Daniel Bortoletto
09/08/2016
00:08
Rio de Janeiro

A Seleção Brasileira feminina de vôlei afastou o sono da torcida na primeira sessão corujão no torneio olímpico de vôlei. Com uma atuação segura, as atuais bicampeãs olímpicas derrotaram a Argentina por 3 sets a 0, parciais de 25-16, 25-19 e 25-11, pela segunda rodada do Grupo A.

Eram 22h52 quando a bola subiu no Maracanãzinho para o início do clássico. Quase 20 minutos de atraso em relação ao horário previsto, já que a preliminar entre Rússia 3 x 1 Coreia se alongou mais do que o normal. Para evitar cochilos nas cadeiras do ginásio, o DJ aumentou o som e caprichou em hits do momento. Mas bastou o primeiro ponto de Sheilla para o torcedor se empolgar com o que realmente importava. E foi a oposto o grande nome do parcial inicial. Foram seis pontos, todos eles no ataque, depois de receber oito bolas levantadas. Altíssimo aproveitamento de 62,5%.

A Argentina só deu trabalho até o quinto ponto, quando conseguiu quebrar o passe brasileiro em dois saque de Mimi Sosa, que atua na Superliga nacional há algumas temporadas. Depois disso foi uma espectadora em lugar privilegiado na quadra para acompanhar o show da Seleção.
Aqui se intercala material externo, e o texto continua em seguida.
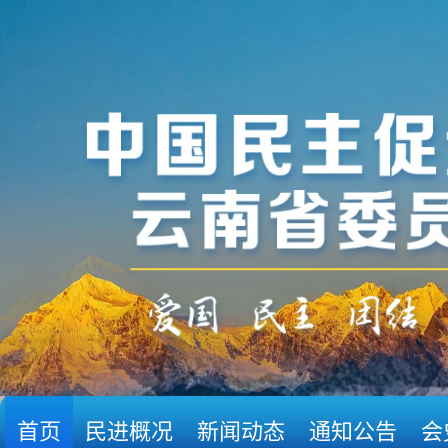
首页
民进概况
新闻动态
通知公告
会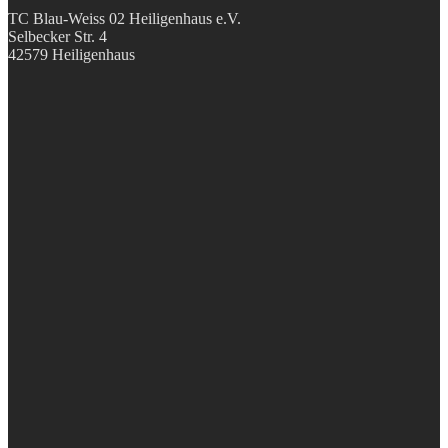
TC Blau-Weiss 02 Heiligenhaus e.V.
Selbecker Str. 4
42579 Heiligenhaus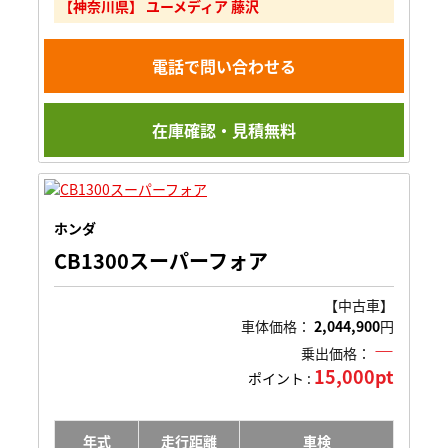
【神奈川県】 ユーメディア 藤沢
電話で問い合わせる
在庫確認・見積無料
ホンダ
CB1300スーパーフォア
【中古車】
車体価格：
2,044,900
円
―
乗出価格：
15,000pt
ポイント :
年式
走行距離
車検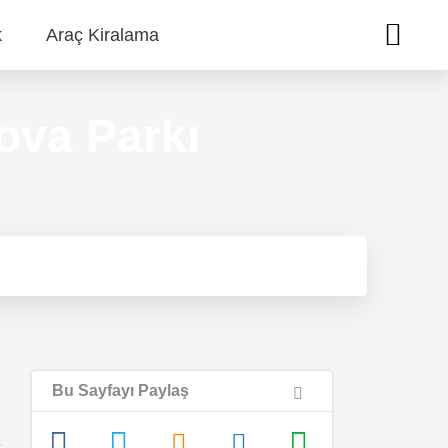
k
Araç Kiralama
ova Parkı
Bu Sayfayı Paylaş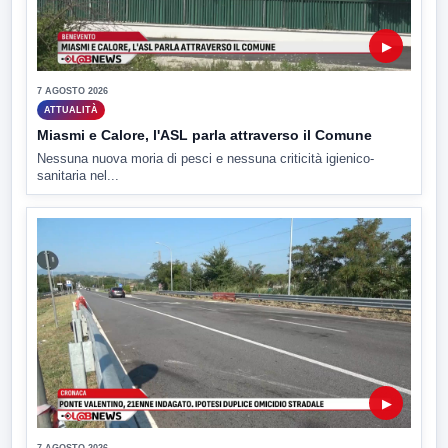
▶
7 AGOSTO 2026
ATTUALITÀ
Miasmi e Calore, l'ASL parla attraverso il Comune
Nessuna nuova moria di pesci e nessuna criticità igienico-
sanitaria nel...
▶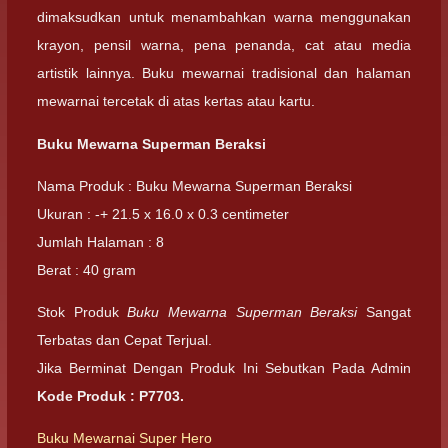
dimaksudkan untuk menambahkan warna menggunakan
krayon, pensil warna, pena penanda, cat atau media
artistik lainnya. Buku mewarnai tradisional dan halaman
mewarnai tercetak di atas kertas atau kartu.
Buku Mewarna Superman Beraksi
Nama Produk : Buku Mewarna Superman Beraksi
Ukuran : -+ 21.5 x 16.0 x 0.3 centimeter
Jumlah Halaman : 8
Berat : 40 gram
Stok Produk
Buku Mewarna Superman Beraksi
Sangat
Terbatas dan Cepat Terjual.
Jika Berminat Dengan Produk Ini Sebutkan Pada Admin
Kode Produk :
P7703
.
Buku Mewarnai Super Hero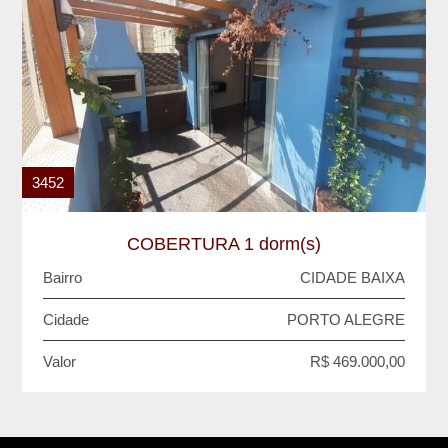
3452
COBERTURA 1 dorm(s)
Bairro
CIDADE BAIXA
Cidade
PORTO ALEGRE
Valor
R$ 469.000,00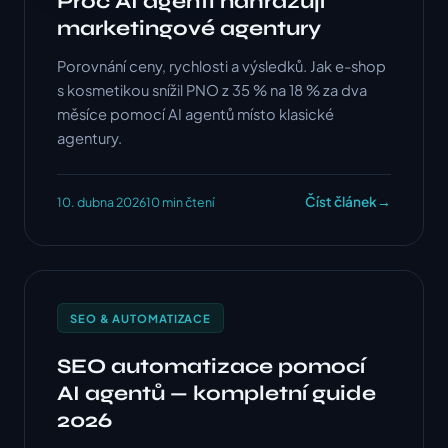
Proč AI agenti nahrazují
marketingové agentury
Porovnání ceny, rychlosti a výsledků. Jak e-shop
s kosmetikou snížil PNO z 35 % na 18 % za dva
měsíce pomocí AI agentů místo klasické
agentury.
Číst článek
→
10. dubna 2026
10 min čtení
SEO & AUTOMATIZACE
SEO automatizace pomocí
AI agentů — kompletní guide
2026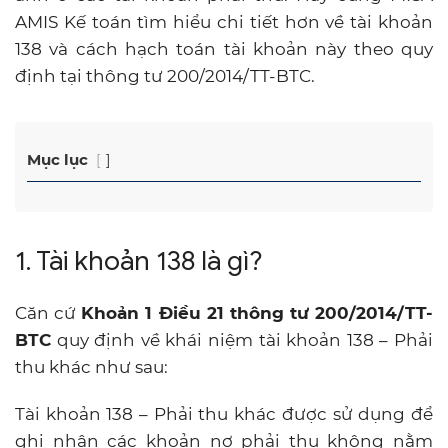
AMIS Kế toán tìm hiểu chi tiết hơn về tài khoản
138 và cách hạch toán tài khoản này theo quy
định tại thông tư 200/2014/TT-BTC.
Mục lục
1. Tài khoản 138 là gì?
Căn cứ
Khoản 1 Điều 21 thông tư 200/2014/TT-
BTC
quy định về khái niệm tài khoản 138 – Phải
thu khác như sau:
Tài khoản 138 – Phải thu khác được sử dụng để
ghi nhận các khoản nợ phải thu không nằm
O sistema de entretenimento lançou então "o show das poderosas" em alto e bom som. Adequado para a superioridade do Brasil diante as maiores rivais continentais. A defesa parecia estar ligada na tomada, dando o volume de jogo que José Roberto Guimarães sempre cobra.
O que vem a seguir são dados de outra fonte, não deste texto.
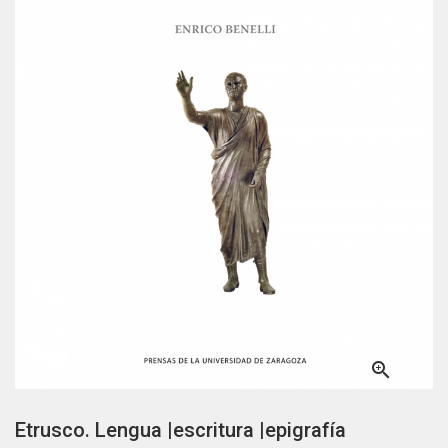

Etrusco. Lengua |escritura |epigrafía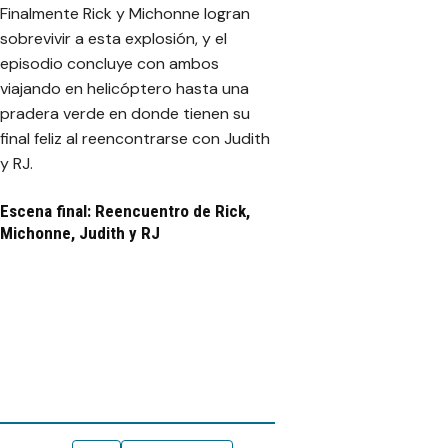
Finalmente Rick y Michonne logran
sobrevivir a esta explosión, y el
episodio concluye con ambos
viajando en helicóptero hasta una
pradera verde en donde tienen su
final feliz al reencontrarse con Judith
y RJ.
Escena final: Reencuentro de Rick,
Michonne, Judith y RJ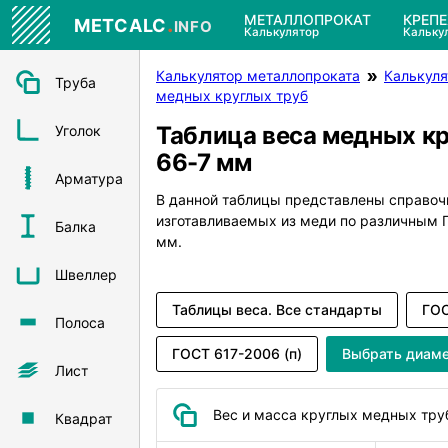
.
МЕТАЛЛОПРОКАТ
КРЕП
METCALC
INFO
Калькулятор
Кальку
Калькулятор металлопроката
Калькуля
Труба
медных круглых труб
Таблица веса медных к
Уголок
66-7 мм
Арматура
В данной таблицы представлены справоч
изготавливаемых из меди по различным
Балка
мм.
Швеллер
Таблицы веса. Все стандарты
ГОС
Полоса
ГОСТ 617-2006 (п)
Выбрать диам
Лист
Вес и масса круглых медных тру
Квадрат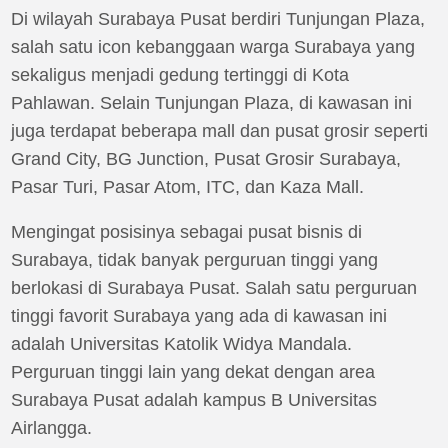
Di wilayah Surabaya Pusat berdiri Tunjungan Plaza,
salah satu icon kebanggaan warga Surabaya yang
sekaligus menjadi gedung tertinggi di Kota
Pahlawan. Selain Tunjungan Plaza, di kawasan ini
juga terdapat beberapa mall dan pusat grosir seperti
Grand City, BG Junction, Pusat Grosir Surabaya,
Pasar Turi, Pasar Atom, ITC, dan Kaza Mall.
Mengingat posisinya sebagai pusat bisnis di
Surabaya, tidak banyak perguruan tinggi yang
berlokasi di Surabaya Pusat. Salah satu perguruan
tinggi favorit Surabaya yang ada di kawasan ini
adalah Universitas Katolik Widya Mandala.
Perguruan tinggi lain yang dekat dengan area
Surabaya Pusat adalah kampus B Universitas
Airlangga.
E não foi preciso aquele climão de rivalidade para dar um molho a mais para o clássico. Sheilla chegou a acertar uma bolada na cabeça da líbero Tati Rizzo no segundo set. Não comemorou e pediu desculpas para a adversária. A camisa 13, que fechou o set no ataque, tinha até ali dez pontos na partida e 60% de acerto.

O panorama pouco mudou no terceiro set, com o Brasil sempre em vantagem. Pelo horário, o público até deu uma murchada. Mas dá até para dizer que a vitória encaminhada e o horário já avançado eram boas desculpas. Zé Roberto colocou Jaqueline para jogar e o ginásio voltou a se animar.

Quando Gabi marcou o último ponto da partida o relógio já marcava 0h08, desta terça-feira. A torcida então pôde aplaudir de pé a atuação da Seleção, deixar o ginásio em êxtase e partir para uma noite tranquila de sono. Já a equipe brasileira estava liberada para seguir viagem para a Vila Olímpica e continuar sonhando com o tri, ciente de que os próximos passos serão mais complicados: Japão, na quarta-feira, Coreia, na sexta, e Rússia, no domingo, sempre às 22h35.  Dormir é para os fracos, torcedor!